A 7 year old boy using the ladies is ridiculous. No reason at all he can't use the gents. Stand outside if you're that worried. What do you think will happen?

euff · 26/01/2023 06:58

fUNNYfACE36 · 26/01/2023 00:07

I challenge boys who look more than about 7 using the ladies.

What a nasty piece of work. Just why? Do you really think a 7 year old child is going to be seeing/ doing something he shouldn't or trying to?

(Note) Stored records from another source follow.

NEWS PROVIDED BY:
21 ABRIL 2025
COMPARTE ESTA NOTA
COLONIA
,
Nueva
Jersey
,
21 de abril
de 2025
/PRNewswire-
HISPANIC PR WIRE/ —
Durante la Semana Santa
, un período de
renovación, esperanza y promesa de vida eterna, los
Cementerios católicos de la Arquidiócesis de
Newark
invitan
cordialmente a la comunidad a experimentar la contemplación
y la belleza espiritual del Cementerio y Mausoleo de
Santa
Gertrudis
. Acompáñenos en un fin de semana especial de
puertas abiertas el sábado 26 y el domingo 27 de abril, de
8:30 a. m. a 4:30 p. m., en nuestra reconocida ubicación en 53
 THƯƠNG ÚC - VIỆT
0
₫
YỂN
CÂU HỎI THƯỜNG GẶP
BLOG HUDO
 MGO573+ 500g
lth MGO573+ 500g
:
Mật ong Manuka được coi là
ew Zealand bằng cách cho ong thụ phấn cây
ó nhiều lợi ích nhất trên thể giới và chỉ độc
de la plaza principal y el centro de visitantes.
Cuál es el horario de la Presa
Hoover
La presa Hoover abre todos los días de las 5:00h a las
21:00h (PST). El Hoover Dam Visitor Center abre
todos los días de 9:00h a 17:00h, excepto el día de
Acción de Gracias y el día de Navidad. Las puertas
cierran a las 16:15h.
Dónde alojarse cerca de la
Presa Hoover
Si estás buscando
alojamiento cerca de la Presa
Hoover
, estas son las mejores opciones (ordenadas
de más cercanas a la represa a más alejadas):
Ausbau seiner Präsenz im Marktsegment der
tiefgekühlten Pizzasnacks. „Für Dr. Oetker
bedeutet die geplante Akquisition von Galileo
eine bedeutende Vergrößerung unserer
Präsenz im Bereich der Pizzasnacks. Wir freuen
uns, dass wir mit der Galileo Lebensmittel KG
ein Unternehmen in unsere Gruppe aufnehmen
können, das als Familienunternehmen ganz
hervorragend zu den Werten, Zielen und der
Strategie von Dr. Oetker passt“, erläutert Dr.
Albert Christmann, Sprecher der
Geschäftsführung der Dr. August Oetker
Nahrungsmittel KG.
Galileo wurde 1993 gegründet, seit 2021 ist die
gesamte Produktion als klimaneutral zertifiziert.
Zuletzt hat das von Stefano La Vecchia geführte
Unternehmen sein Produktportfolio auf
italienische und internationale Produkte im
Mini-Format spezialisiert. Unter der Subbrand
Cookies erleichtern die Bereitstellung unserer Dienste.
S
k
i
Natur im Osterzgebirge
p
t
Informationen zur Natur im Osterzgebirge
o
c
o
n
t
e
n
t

The monsters saying my 36 year old self and my darling little 12 year old girl shouldn't have a 7 year old boy in the same room with them are just that, monsters of women. They are in cubicles for Christ's sake. I completely get someone's fear of letting a 7 year old child go into the men's on their own and I would have found some toilets in some locations harder to do this than others.

BananaSpanner · 26/01/2023 07:01

As part of my job, Ive dealt with a boy who was sexually abused in a public gents toilet. Obviously there comes a time where boys have to go in on their own but generally my primary age son comes in with me and I wouldn’t care who challenged me about it. It’s not paranoia, it’s keeping my child safe. I do make different judgement calls on depending on location, how busy etc but your average busy shopping centre toilet, he’s coming with me in the ladies.

BroadwayMalady · 26/01/2023 07:04

fUNNYfACE36 · 26/01/2023 00:07

I challenge boys who look more than about 7 using the ladies.

Challenge them to what? A Pokémon battle?